This is a response to this article by Leo Charbonneau in University Affairs Nov. 21, 2012

http://www.universityaffairs.ca/students-prefer-good-lectures-over-the-latest-technology-in-class.aspx

This article turns the  report on its head. This type of reporting on research studies is quite common in the mainstream press, but is unbecoming of University Affairs. The reporter fails to mention that the majority of both teachers and students like technology in the classroom. And then tries to turn this report into one that is anti-technology.
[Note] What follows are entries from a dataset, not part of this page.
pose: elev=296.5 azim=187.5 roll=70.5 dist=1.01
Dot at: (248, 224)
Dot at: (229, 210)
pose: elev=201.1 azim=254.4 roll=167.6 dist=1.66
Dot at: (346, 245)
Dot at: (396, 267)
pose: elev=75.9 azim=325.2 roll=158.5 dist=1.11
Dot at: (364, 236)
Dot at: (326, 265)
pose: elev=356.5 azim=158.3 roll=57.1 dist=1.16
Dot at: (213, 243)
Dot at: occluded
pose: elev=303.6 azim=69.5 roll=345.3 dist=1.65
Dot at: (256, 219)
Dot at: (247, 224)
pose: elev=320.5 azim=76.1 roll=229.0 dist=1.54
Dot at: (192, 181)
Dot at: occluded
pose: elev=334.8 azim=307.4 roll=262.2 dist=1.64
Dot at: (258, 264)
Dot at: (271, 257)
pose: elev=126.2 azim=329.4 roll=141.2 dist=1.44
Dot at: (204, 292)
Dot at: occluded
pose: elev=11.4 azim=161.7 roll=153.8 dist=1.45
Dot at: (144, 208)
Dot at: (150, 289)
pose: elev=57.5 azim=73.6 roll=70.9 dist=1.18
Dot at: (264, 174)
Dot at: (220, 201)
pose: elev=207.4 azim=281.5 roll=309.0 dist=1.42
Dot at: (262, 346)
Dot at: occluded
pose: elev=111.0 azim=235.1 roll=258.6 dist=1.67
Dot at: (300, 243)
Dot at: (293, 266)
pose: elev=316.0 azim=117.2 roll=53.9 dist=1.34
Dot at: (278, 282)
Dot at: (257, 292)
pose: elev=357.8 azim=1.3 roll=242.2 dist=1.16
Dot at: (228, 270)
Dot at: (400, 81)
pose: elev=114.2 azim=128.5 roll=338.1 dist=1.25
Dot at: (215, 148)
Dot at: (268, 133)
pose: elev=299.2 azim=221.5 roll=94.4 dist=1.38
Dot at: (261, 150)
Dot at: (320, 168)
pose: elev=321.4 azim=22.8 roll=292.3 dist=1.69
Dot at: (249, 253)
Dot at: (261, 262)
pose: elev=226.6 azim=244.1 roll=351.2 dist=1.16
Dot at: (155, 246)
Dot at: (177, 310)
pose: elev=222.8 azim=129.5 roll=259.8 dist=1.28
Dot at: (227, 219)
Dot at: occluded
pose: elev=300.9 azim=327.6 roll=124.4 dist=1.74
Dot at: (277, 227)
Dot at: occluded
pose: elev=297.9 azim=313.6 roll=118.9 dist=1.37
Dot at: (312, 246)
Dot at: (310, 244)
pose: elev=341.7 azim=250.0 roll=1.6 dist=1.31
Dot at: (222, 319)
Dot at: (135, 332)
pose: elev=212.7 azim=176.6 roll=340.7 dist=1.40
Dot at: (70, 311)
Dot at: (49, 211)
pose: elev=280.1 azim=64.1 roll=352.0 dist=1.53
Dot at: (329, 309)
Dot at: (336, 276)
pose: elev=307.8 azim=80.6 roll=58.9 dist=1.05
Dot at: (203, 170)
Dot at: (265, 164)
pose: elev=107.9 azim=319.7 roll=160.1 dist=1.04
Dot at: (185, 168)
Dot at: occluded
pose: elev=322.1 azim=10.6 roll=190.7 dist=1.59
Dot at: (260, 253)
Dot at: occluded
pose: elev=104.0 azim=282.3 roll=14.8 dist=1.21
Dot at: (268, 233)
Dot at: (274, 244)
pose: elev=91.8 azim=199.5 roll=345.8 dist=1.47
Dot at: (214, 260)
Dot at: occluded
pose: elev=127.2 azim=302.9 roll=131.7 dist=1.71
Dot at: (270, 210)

The fact is that If students want to listen to a professor who’s engaging, who’s intellectually stimulating and who delivers the content to them, then that leaves out many if not most of the classroom lectures that can be mediocre at best, and opens up great possibilities for online video lectures from the world's most stimulating instructors. So he cannot used the fact that students like stimulating lectures to argue against online teaching. The report doesn't make that extrapolation.
This study is about the use of technology in the classroom not online and reflects some disappointment of how technology is being used by instructors in that milieu. The study therefore shows that we need to understand better the benefits and pitfalls of classroom teaching if we want to stay on that "bandwagon"  rather than a critique of online learning.
It should be noted that the report is downloadable with a Creative Commons licence, but the authors also include a statement that it cannot be reproduced without permission. The CC they invoke negates this need for permission AND so does fair dealing.